就在鄭宇正在迪拜塔的酒店裏面調戲麗雅公主的時候,胖紙哈雷丹他們已經是乘坐着汽車回到莊園去了,嚴明抱着嚴清首先下來了,現在的就是讓她休息。
此時莊園中的一棟别墅二樓點亮了燈光,正在望着這邊觀望,正是蔔德拉大王子,他也是先一步的回到莊園,從窗戶往後退去,看向坐在沙發上的兩人。
飛鷹正在搖晃着自己的腦袋,感覺到自己的腦子裏面就像是有着面粉和水,輕輕一晃就是一團漿糊,明顯還是沒有從嚴清的一拳中徹底醒過來,不過沒被打出腦殘就不錯了,這都是取決于他的強壯體質。
木木大師倒是全身洗的幹幹淨淨,隻是大王子現在還是不敢接近過去,木木大師都快要将自己的膽汁吐出來了,他覺得自己在今天實在是太倒黴了。
“大師,你現在覺得怎麽樣?還能不能施法了?”大王子見到木木大師跟一隻瘟雞一樣,都是有些擔心的問道,還真的是怕他直接嗝屁過去了。
“就是有些憋得慌,不過施法還是沒有什麽大問題的,把她的頭發給我。”木木大師從沙發上坐立起來,艱難的說道,向着飛鷹伸出手去,後者從褲袋裏面取出幾縷金色長發,正是從瑪麗身上拿來的。
木木大師也是凝神靜氣,緩緩閉上眼睛,正在平複一下自己的内心,再度睜眼的時候,他的雙眸流轉着烏光,從一旁的木箱子裏面取出一個黑色小罐子和一個稻草人。
黑色小罐子打開之後能夠見到裏面見到裏面有着一條條黑色的小蛇,大約隻有小指粗細,取出一條,手中湧現出一股微弱的烏光,小蛇正在痛苦的扭動起來,最後啪的一聲化作一灘肉泥,将這股血泥抹在稻草人的上面,幾縷金發野史纏繞在上面,一股邪惡的氣息正在蔓延。
大王子和飛鷹也是感覺到空氣中忽然間變得陰冷起來了,雖然現在是夏季,可是這股陰冷很不尋常,就像是半夜走在墓地之中。
木木大師端坐起來,嘴裏喃喃自語,念着一個個艱澀而難懂的古字,這是巫術之中的傀儡娃娃,要是能夠得到一個人的鮮血,指甲就更好了,發絲隻能夠持續一段時間而已,大概10分鍾左右。

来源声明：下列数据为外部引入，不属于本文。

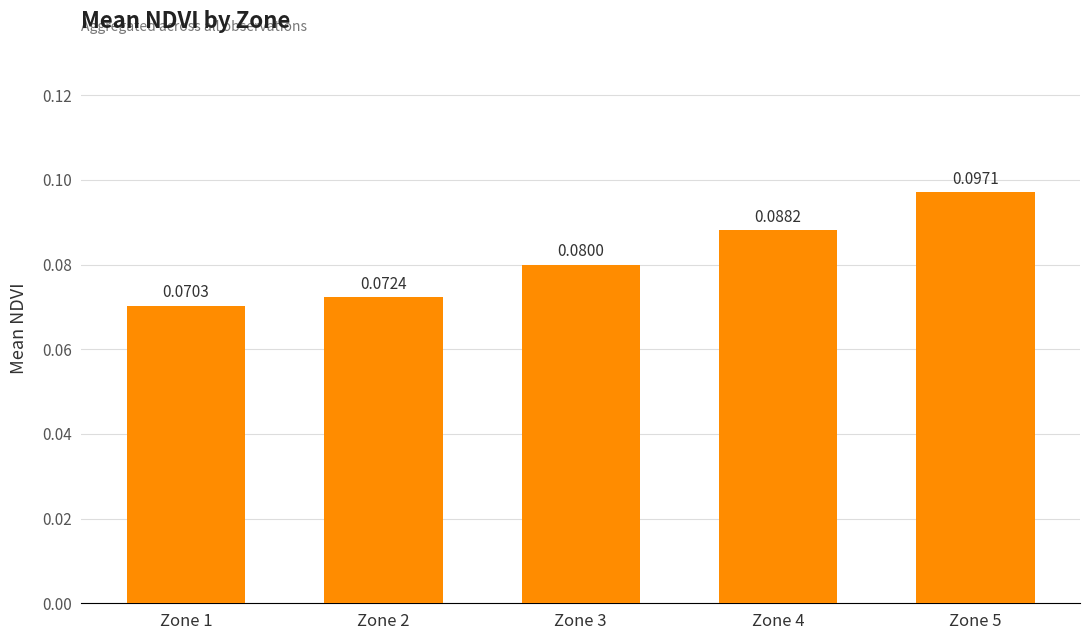

Which has a higher value, Zone 1 or Zone 5?

Zone 5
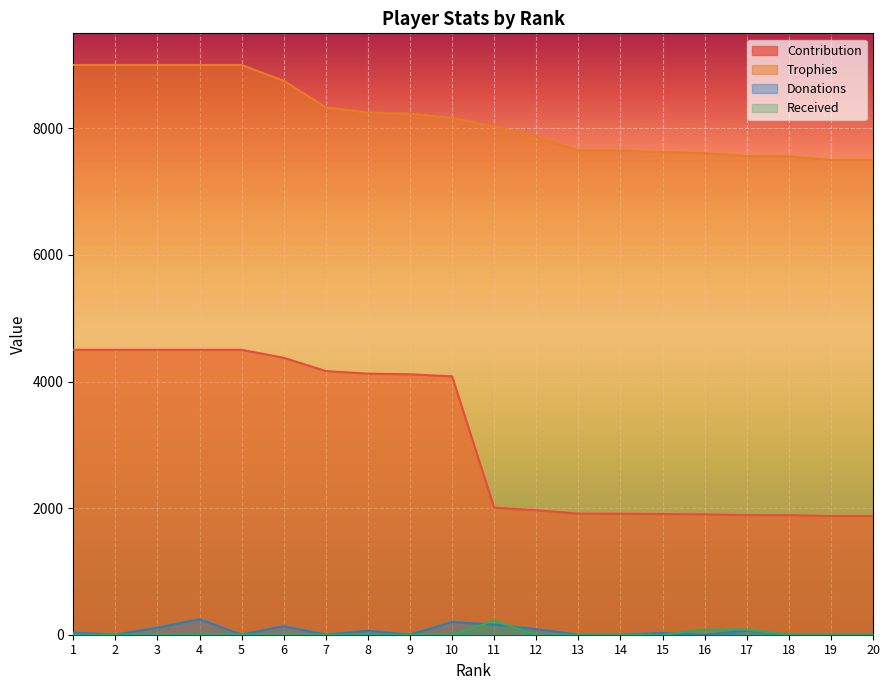

Is it true that Received equals -124 at 6?

False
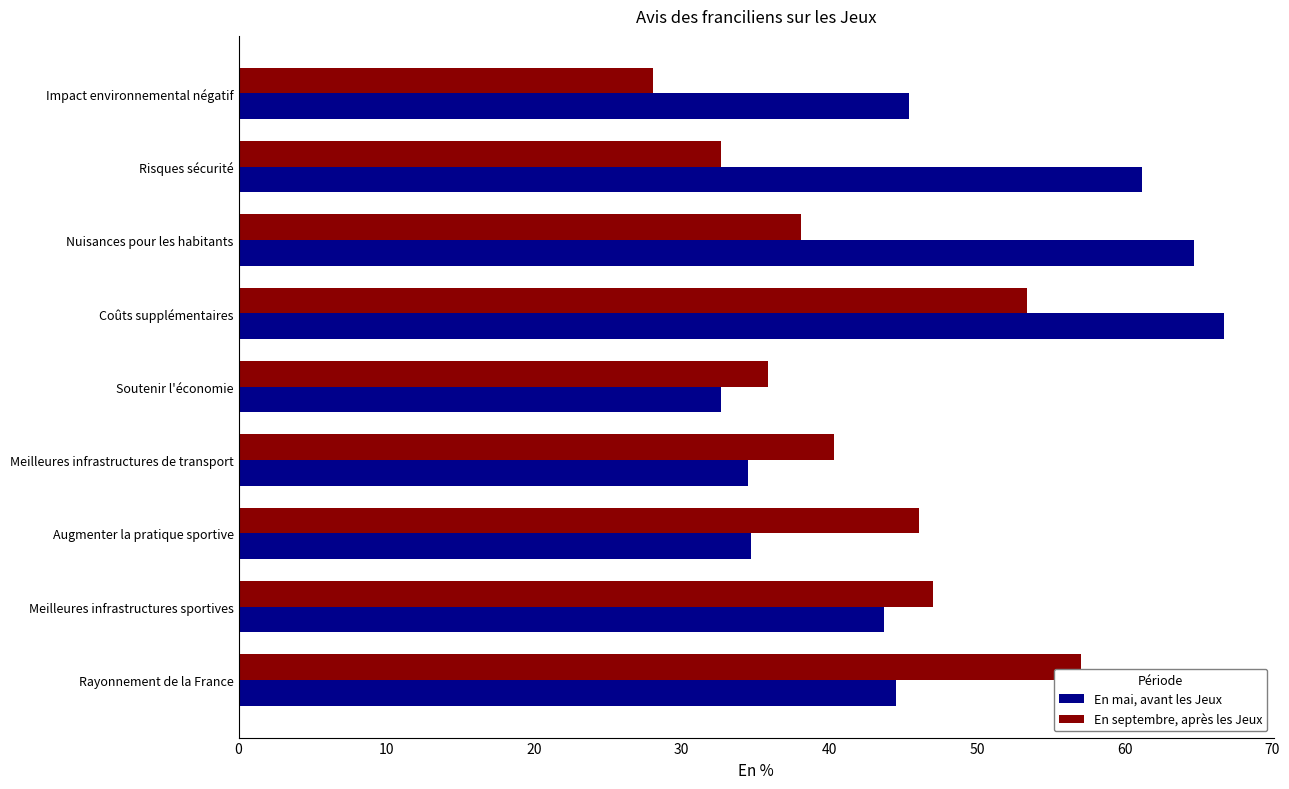

Which series changed the most between Meilleures infrastructures sportives and Soutenir l'économie?

En septembre, après les Jeux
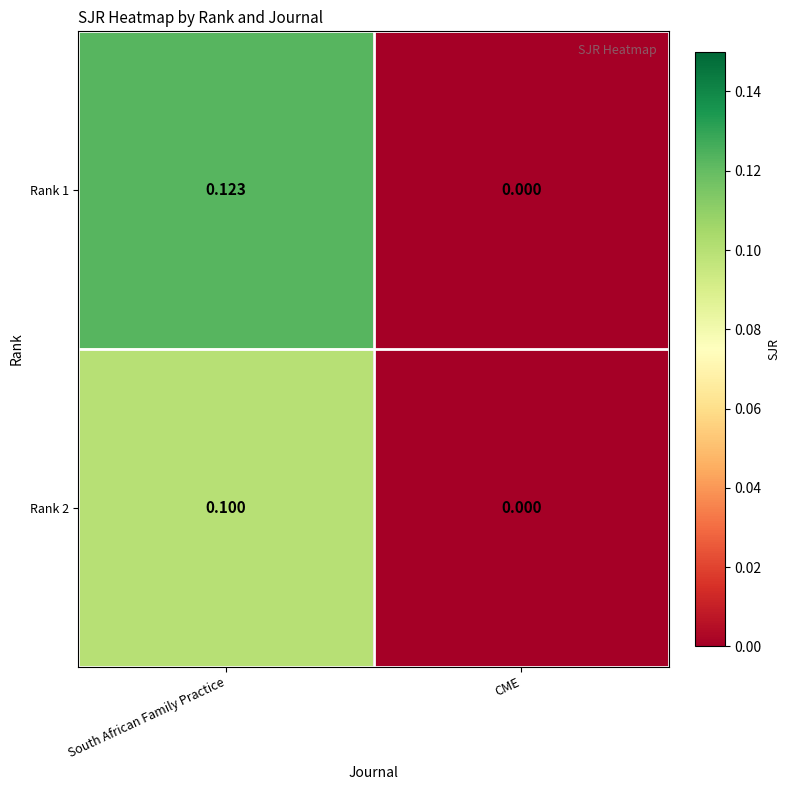

Between South African Family Practice and CME, which series saw the biggest shift?

Rank 1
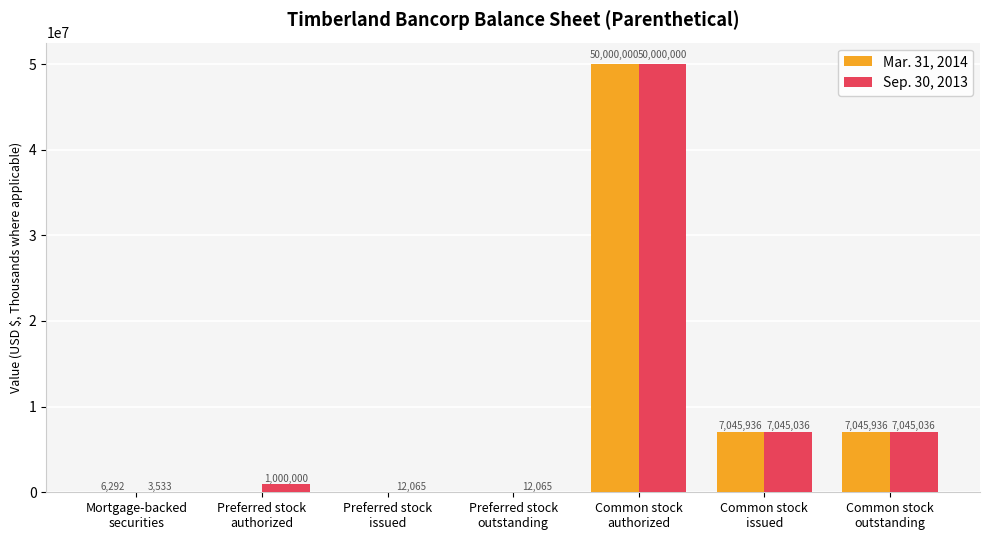

Which series changed the most between Mortgage-backed
securities and Preferred stock
authorized?

Sep. 30, 2013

“叽裏呱啦……”突然間木木大師喊着奇怪的聲音,渾身缭繞着烏光,湧入稻草人之中,稻草人的被描繪出來的樣子也是慢慢的浮現出了陰邪的笑容。
做完這一切木木大師也是抹了抹自己的額頭,明顯也是有些用神過度了,不過施法非常成功,将桌子上的稻草人拿了起來。
“大師,這就已經是可以了嗎?”大王子也是懷疑的問了一句,木木大師也是微微點頭,他打開了液晶電視,裏面倒映着的是哈雷丹他們,居然監視着他們。
“大師,動手,殺了他!”大王子的臉上也是浮現出了一絲陰狠,冷冷一笑,一旁的木木大師緩緩的閉上眼睛。
……
别墅之中,哈雷丹正在纏着瑪麗,說是明天要不就跟他去約會吧,瑪麗直接将他忽視了,根本就是懶得搭理面前的這頭豬。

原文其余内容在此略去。